Two years ago John Simmons and I were involved in a similar, though less ambitious (some would say insane), project. We were writing Room 121 as a weekly exchange of blogs that turned into a book – a collaborative book that maybe contained the germ of the Balavil idea.
For this week of the year our exchange was on the subject of writing and editing, which neatly fits our preoccupations this weekend. This is what I wrote (titled Spit and polish). John plans to post his answering piece from the book in his blog, 26 Fruits, next week.
You’ve mentioned two poetic forms in the last couple of weeks – haiku and sonnets. Both set challenging constraints. Both demand that you think very hard about what you have to say, and choose the words to say it very carefully. It’s most unlikely that you’ll complete either a sonnet or a haiku at the first pass. The sonnet will have an untidy thought that needs polishing, the haiku a word that needs changing to set the syllable count right.
The first draft of anything is seldom the best. If you want what you write to hit the mark and be memorable, you owe it to yourself not to press ‘send’ as soon as you reach the final full stop. Even a trip to the coffee machine or a walk down the corridor can be enough to subtly alter your perception of what you’ve just written when you return. An absence of only a couple of minutes can put the spotlight on that little passage of woolly thinking or throw that awkward phrase into relief. And you’ll notice even more if you’ve been able to leave it overnight.
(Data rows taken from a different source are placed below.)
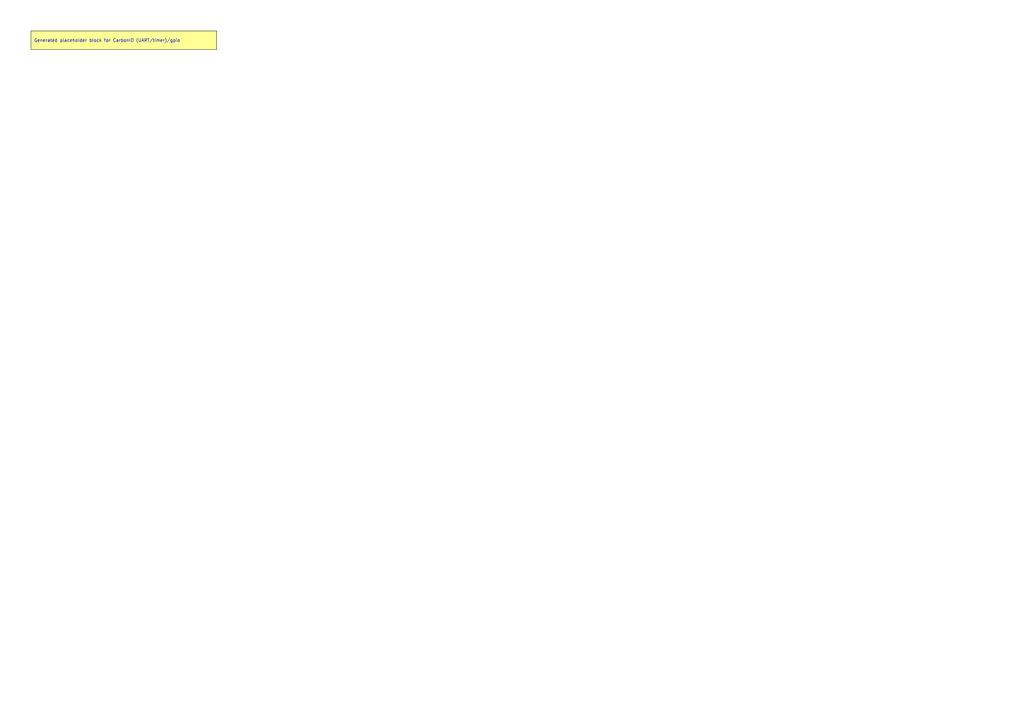
<source format=kicad_sch>
(kicad_sch
	(version 20250114)
	(generator "kicadgen")
	(generator_version "0.2")
	(uuid "ca88891c-54ec-5033-8e63-47d34589200d")
	(paper "A3")
	(title_block
		(title "CarbonIO (UART/timer)::gpio")
		(company "Project Carbon")
		(comment 1 "Generated - do not edit in generated/")
		(comment 2 "Edit in schem/kicad9/manual/ or refine mapping specs")
	)
	(lib_symbols)
	(text_box
		"Generated placeholder block for CarbonIO (UART/timer)/gpio"
		(exclude_from_sim no)
		(at
			12.7
			12.7
			0
		)
		(size 76.2 7.62)
		(margins
			1.27
			1.27
			1.27
			1.27
		)
		(stroke
			(width 0)
			(type default)
			(color
				0
				0
				0
				1
			)
		)
		(fill
			(type color)
			(color
				255
				255
				150
				1
			)
		)
		(effects
			(font
				(size 1.27 1.27)
			)
			(justify left)
		)
		(uuid "2217847d-aa03-5c6a-bfa5-78cee96e64a8")
	)
	(sheet_instances
		(path
			"/"
			(page "1")
		)
	)
	(embedded_fonts no)
)

</source>
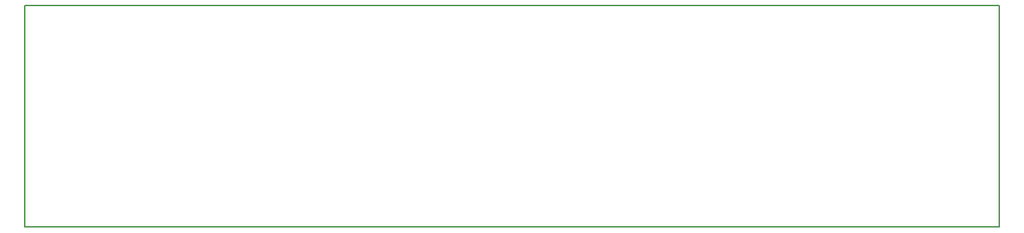
<source format=gm1>
G04 #@! TF.FileFunction,Profile,NP*
%FSLAX46Y46*%
G04 Gerber Fmt 4.6, Leading zero omitted, Abs format (unit mm)*
G04 Created by KiCad (PCBNEW 4.0.2+e4-6225~38~ubuntu16.04.1-stable) date Thu 23 Jun 2016 09:21:40 PM CEST*
%MOMM*%
G01*
G04 APERTURE LIST*
%ADD10C,0.100000*%
%ADD11C,0.150000*%
G04 APERTURE END LIST*
D10*
D11*
X158115000Y-65405000D02*
X67945000Y-65405000D01*
X174625000Y-65405000D02*
X158115000Y-65405000D01*
X187960000Y-65405000D02*
X174625000Y-65405000D01*
X187960000Y-65405000D02*
X187960000Y-38100000D01*
X180340000Y-38100000D02*
X187960000Y-38100000D01*
X81280000Y-38100000D02*
X180340000Y-38100000D01*
X67945000Y-38100000D02*
X67945000Y-38735000D01*
X81280000Y-38100000D02*
X67945000Y-38100000D01*
X67945000Y-65405000D02*
X67945000Y-38735000D01*
M02*

</source>
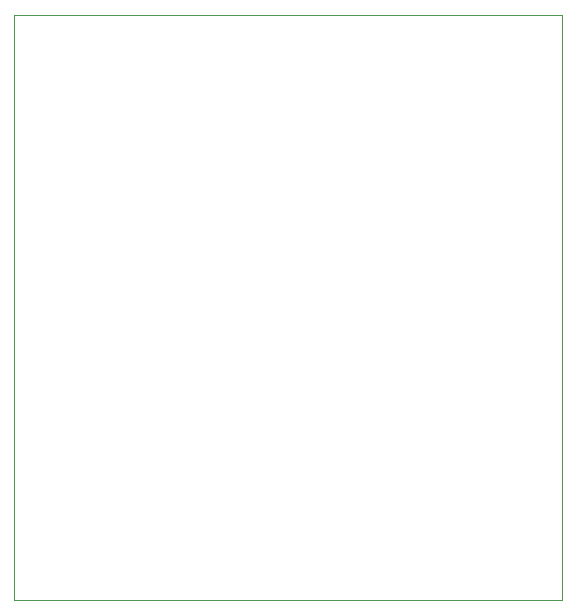
<source format=gbr>
%TF.GenerationSoftware,KiCad,Pcbnew,7.0.8*%
%TF.CreationDate,2023-10-24T07:18:53+02:00*%
%TF.ProjectId,convertisseur-video-atari-2600-secam-kit,636f6e76-6572-4746-9973-736575722d76,rev?*%
%TF.SameCoordinates,Original*%
%TF.FileFunction,Profile,NP*%
%FSLAX46Y46*%
G04 Gerber Fmt 4.6, Leading zero omitted, Abs format (unit mm)*
G04 Created by KiCad (PCBNEW 7.0.8) date 2023-10-24 07:18:53*
%MOMM*%
%LPD*%
G01*
G04 APERTURE LIST*
%TA.AperFunction,Profile*%
%ADD10C,0.100000*%
%TD*%
G04 APERTURE END LIST*
D10*
X126365000Y-76200000D02*
X80010000Y-76200000D01*
X80010000Y-76200000D02*
X80010000Y-125730000D01*
X126365000Y-76200000D02*
X126365000Y-125730000D01*
X126365000Y-125730000D02*
X80010000Y-125730000D01*
M02*

</source>
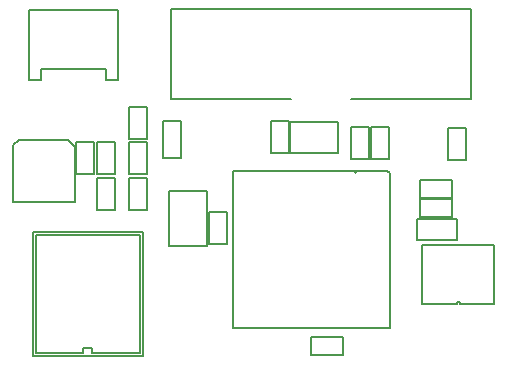
<source format=gto>
%FSLAX34Y34*%
%MOMM*%
G04 EasyPC Gerber Version 18.0.6 Build 3620 *
%ADD10C,0.12700*%
X0Y0D02*
D02*
D10*
X128735Y255535D02*
X170735D01*
X176735Y249535*
Y202535*
X123735*
Y250535*
X128735Y255535*
X137735Y305535D02*
X147735D01*
Y315535*
X202735*
Y305535*
X212735*
Y365535*
X137735*
Y305535*
X140735Y72635D02*
Y176935D01*
X233735*
Y72635*
X140735*
X143235Y75135D02*
Y174435D01*
X231235*
Y75135*
X190985*
Y78885*
X183485*
Y75135*
X143235*
X192275Y225995D02*
Y253075D01*
X177195*
Y225995*
X192275*
X210275Y195995D02*
Y223075D01*
X195195*
Y195995*
X210275*
Y225995D02*
Y253075D01*
X195195*
Y225995*
X210275*
X237275Y195995D02*
Y223075D01*
X222195*
Y195995*
X237275*
Y225995D02*
Y253075D01*
X222195*
Y225995*
X237275*
Y255995D02*
Y283075D01*
X222195*
Y255995*
X237275*
X250485Y239535D02*
Y271535D01*
X266485*
Y239535*
X250485*
X255695Y212075D02*
Y164995D01*
X287775*
Y212075*
X255695*
X290195Y194075D02*
Y166995D01*
X305275*
Y194075*
X290195*
X342195Y271075D02*
Y243995D01*
X357275*
Y271075*
X342195*
X398735Y270535D02*
X358735D01*
Y244535*
X398735*
Y270535*
X403275Y88075D02*
X376195D01*
Y72995*
X403275*
Y88075*
X410135Y289435D02*
X511735D01*
Y365635*
X257735*
Y289435*
X359335*
X414785Y227985D02*
G75*
G03X412685I-1050D01*
G01*
G75*
G03X414785I1050*
G01*
G36*
G75*
G03X412685I-1050*
G01*
G75*
G03X414785I1050*
G01*
G37*
X425275Y238995D02*
Y266075D01*
X410195*
Y238995*
X425275*
X427195Y266075D02*
Y238995D01*
X442275*
Y266075*
X427195*
X442735Y96035D02*
X309735D01*
Y229035*
X440735*
X442735Y227035*
Y96035*
X470535Y116485D02*
Y166585D01*
X530935*
Y116485*
X501985*
Y117735*
X499485*
Y116485*
X470535*
X495275Y205075D02*
X468195D01*
Y189995*
X495275*
Y205075*
Y221075D02*
X468195D01*
Y205995*
X495275*
Y221075*
X499775Y188575D02*
X465695D01*
Y170495*
X499775*
Y188575*
X507275Y237995D02*
Y265075D01*
X492195*
Y237995*
X507275*
X0Y0D02*
M02*

</source>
I’ve always thought of editing as almost the most creative part of the whole process. I wrote my first few novels straight onto the computer, unable to resist the temptation to edit as I went along, always straining for perfection before I moved on. They took forever. Then I changed my approach completely. I started writing the first draft fast, by hand, in notebooks, focusing only on the story, not the language.
Two things happened. First of all, I got to the end in a fifth of the time and there was more urgency and more fluency in the telling. The story read faster and, to my mind, better. Secondly, I began to love the second draft stage when I could polish and fine tune, sculpt, tweak and fiddle, free of the pressure to keep the story moving along at the same time. And although, interestingly, I found that what I’d written tended to need less editing than I would have expected, I always felt that this was the stage at which I was really giving full rein to my craft. It was actually the most satisfying part of the process.
The pressures of business life mean that you won’t have the luxury of several weeks’ polishing time, probably not even several days. But even a few minutes can make the difference between something that merely does the job and something that has a little shine to it.
Jamie,
Thanks to The Dark Angels, the method you describe is the one I now systematically apply, and I too find the same frisson of excitement at the editing stage. It’s like listening to the works of a favourite artist, but this time, the artist is yourself.